*Request a*: In the records, starting with the line with "common name: Bald eagle" and going on through the line with "genus: Lepidium", change every "scientific name" to "binomial". Give back only those lines, with nothing else altered.

*Page excerpt*:
--- Start ---
# Trouble with Heat Transfer on my DIY Smoker



## scrappyjeff (Mar 17, 2021)

Hello all,
Looking for a little help here! I helped a buddy build a very crude direct smoker a few years ago but other than that I have little to no experience with smoking so naturally I built a complicated offset smoker.  I had the time and the materials were cheap so I went for it in hopes of brisket and ribs. The smoker is in the photos below. The fire box is 12x12x8”and the cook shed is 15x16x34”. I seem to have decent airflow from the firebox through the cook shed and out the the vent up top. I can transfer smoke well but heat is another story. I can’t get it above 180. I’ve calibrated/tested my thermometer. I’ve got a nice bed of hot coals going in the firebox but I don’t know where the heat is going. My initial thoughts on possible issues: 

1- I put the transfer pipe through the second layer of bricks, not the top layer. Is the heat rising above my pipe and getting transferred into the concrete roof of the firebox?
2- Is it the 6 inch long 1 1/2” galvanized transfer pipe? Too narrow of a diameter? Too thick and absorbing heat?
3- Firebox is just too small?

I would appreciate the knowledge from anyone with experience as I don’t want to make any modifications that might be a bust. Thanks in advance!


----------



## JLeonard (Mar 17, 2021)

It a great looking design! I like it. 

 daveomak
 might can help you out. He's the resident guru.
Jim


----------



## Brokenhandle (Mar 17, 2021)

Your 1 1/2" transfer pipe is too small and it should have been at the top of fire box. From the discoloring above and to the right of firebox door I'm betting that's where all your heat is escaping.
--- End ---
*Records to use*:
--- Start ---
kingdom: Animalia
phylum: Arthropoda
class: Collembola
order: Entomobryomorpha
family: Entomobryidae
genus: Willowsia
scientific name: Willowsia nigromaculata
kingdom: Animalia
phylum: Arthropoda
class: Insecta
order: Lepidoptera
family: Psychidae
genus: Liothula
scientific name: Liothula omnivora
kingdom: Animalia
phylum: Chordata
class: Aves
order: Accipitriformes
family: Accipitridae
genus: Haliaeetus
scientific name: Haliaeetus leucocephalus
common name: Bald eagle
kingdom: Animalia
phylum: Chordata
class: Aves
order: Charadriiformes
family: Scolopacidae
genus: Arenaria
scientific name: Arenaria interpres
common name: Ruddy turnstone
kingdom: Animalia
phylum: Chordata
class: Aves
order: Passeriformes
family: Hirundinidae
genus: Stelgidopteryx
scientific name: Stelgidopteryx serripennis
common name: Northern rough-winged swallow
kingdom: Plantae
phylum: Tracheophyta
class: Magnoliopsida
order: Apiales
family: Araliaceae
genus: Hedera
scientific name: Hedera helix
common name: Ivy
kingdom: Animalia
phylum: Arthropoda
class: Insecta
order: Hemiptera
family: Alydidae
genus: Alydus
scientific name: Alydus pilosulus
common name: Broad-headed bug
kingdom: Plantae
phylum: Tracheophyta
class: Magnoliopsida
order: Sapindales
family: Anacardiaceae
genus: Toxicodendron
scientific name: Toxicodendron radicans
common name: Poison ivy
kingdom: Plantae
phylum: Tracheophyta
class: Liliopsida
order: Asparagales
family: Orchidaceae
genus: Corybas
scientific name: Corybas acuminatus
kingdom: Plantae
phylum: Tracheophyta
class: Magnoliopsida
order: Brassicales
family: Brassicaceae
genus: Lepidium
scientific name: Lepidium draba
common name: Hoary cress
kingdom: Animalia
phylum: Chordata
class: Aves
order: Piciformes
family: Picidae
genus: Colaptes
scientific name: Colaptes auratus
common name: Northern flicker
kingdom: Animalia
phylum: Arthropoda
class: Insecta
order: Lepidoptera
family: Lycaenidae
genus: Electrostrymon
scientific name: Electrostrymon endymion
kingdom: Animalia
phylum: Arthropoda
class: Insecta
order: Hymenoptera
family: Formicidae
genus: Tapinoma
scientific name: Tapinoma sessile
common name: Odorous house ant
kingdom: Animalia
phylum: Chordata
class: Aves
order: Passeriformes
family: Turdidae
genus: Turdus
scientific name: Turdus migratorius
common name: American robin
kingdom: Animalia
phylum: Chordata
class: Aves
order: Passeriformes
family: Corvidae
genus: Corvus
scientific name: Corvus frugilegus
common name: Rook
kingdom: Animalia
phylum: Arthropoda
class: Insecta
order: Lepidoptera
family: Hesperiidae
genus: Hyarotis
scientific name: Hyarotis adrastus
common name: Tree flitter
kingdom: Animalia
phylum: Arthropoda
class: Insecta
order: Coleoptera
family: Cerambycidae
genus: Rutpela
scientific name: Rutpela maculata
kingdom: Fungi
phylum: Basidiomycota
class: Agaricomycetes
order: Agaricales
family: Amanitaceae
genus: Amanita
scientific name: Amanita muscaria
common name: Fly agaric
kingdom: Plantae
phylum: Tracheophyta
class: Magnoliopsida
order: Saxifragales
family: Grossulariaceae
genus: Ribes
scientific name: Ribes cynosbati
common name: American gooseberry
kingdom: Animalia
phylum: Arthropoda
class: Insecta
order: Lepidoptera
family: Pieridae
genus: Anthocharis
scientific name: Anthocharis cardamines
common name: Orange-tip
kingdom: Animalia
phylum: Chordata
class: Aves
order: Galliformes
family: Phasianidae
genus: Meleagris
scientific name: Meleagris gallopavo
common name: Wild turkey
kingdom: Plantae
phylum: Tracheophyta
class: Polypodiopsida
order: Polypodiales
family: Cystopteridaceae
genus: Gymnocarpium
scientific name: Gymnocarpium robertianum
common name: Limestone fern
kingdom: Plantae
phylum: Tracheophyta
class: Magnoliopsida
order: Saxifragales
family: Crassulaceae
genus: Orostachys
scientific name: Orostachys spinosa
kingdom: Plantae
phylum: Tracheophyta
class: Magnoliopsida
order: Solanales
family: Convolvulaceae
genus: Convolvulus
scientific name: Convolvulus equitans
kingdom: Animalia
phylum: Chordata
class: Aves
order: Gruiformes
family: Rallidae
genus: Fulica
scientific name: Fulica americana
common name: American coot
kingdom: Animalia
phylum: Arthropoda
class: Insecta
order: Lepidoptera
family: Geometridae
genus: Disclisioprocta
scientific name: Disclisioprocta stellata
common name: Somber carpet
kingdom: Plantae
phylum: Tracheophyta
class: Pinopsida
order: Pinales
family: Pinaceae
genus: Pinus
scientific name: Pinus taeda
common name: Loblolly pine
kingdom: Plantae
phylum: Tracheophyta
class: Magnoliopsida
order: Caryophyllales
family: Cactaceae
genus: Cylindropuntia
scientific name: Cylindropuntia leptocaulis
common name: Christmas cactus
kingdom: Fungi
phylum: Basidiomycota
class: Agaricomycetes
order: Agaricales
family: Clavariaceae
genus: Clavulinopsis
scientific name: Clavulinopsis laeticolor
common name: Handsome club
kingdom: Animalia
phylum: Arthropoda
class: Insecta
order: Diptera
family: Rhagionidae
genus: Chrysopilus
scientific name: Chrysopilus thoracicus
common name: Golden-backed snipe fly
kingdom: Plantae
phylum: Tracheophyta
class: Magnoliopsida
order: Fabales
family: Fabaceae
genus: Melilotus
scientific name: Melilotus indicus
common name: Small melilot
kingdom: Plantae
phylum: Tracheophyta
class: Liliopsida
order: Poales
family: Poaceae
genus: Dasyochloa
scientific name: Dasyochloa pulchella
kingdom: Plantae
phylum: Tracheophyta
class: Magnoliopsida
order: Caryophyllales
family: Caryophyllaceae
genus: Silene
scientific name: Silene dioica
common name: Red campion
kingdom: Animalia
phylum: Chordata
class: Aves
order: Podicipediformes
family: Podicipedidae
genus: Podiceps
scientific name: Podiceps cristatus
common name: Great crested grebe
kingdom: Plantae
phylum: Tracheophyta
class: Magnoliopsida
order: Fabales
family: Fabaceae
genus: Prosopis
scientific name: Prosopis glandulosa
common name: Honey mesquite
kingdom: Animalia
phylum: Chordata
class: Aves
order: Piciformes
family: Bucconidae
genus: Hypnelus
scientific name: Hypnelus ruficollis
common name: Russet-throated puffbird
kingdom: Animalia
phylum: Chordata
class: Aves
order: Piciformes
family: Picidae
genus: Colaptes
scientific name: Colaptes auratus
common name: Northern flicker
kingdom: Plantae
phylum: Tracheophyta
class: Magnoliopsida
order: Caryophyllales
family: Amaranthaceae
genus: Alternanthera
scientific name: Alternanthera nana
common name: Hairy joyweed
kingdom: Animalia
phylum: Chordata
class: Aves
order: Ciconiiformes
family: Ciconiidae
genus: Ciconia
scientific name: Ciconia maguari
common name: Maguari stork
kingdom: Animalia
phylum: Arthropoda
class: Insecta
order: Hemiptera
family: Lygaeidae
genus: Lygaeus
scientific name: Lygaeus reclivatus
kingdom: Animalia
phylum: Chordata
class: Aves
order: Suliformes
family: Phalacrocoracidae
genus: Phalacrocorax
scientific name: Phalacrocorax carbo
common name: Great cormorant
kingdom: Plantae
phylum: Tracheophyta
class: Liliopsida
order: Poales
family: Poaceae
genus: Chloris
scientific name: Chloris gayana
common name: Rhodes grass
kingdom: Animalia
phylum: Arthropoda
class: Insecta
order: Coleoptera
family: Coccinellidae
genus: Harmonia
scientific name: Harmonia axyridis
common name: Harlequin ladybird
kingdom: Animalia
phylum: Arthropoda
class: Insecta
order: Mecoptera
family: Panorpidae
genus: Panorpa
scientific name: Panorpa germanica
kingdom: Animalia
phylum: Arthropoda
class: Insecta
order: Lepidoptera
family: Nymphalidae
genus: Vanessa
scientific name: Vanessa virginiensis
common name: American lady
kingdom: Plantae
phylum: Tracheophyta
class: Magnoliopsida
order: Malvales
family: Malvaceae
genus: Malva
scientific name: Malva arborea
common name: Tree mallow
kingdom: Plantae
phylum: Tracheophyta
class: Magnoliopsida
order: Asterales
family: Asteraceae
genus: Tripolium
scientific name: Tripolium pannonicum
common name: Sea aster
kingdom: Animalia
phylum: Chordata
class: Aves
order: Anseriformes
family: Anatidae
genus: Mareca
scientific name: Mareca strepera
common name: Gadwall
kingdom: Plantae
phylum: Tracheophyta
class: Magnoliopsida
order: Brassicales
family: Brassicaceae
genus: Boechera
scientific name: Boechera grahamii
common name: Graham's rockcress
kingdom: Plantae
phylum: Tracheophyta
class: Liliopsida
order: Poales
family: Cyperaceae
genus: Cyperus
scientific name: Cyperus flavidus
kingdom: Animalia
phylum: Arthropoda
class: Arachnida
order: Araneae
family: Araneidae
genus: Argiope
--- End ---
*Request b*: In the smoker thread, what size is given for the fire box?

*Exercise response a*:
common name: Bald eagle
kingdom: Animalia
phylum: Chordata
class: Aves
order: Charadriiformes
family: Scolopacidae
genus: Arenaria
binomial: Arenaria interpres
common name: Ruddy turnstone
kingdom: Animalia
phylum: Chordata
class: Aves
order: Passeriformes
family: Hirundinidae
genus: Stelgidopteryx
binomial: Stelgidopteryx serripennis
common name: Northern rough-winged swallow
kingdom: Plantae
phylum: Tracheophyta
class: Magnoliopsida
order: Apiales
family: Araliaceae
genus: Hedera
binomial: Hedera helix
common name: Ivy
kingdom: Animalia
phylum: Arthropoda
class: Insecta
order: Hemiptera
family: Alydidae
genus: Alydus
binomial: Alydus pilosulus
common name: Broad-headed bug
kingdom: Plantae
phylum: Tracheophyta
class: Magnoliopsida
order: Sapindales
family: Anacardiaceae
genus: Toxicodendron
binomial: Toxicodendron radicans
common name: Poison ivy
kingdom: Plantae
phylum: Tracheophyta
class: Liliopsida
order: Asparagales
family: Orchidaceae
genus: Corybas
binomial: Corybas acuminatus
kingdom: Plantae
phylum: Tracheophyta
class: Magnoliopsida
order: Brassicales
family: Brassicaceae
genus: Lepidium

*Exercise response b*: 12x12x8”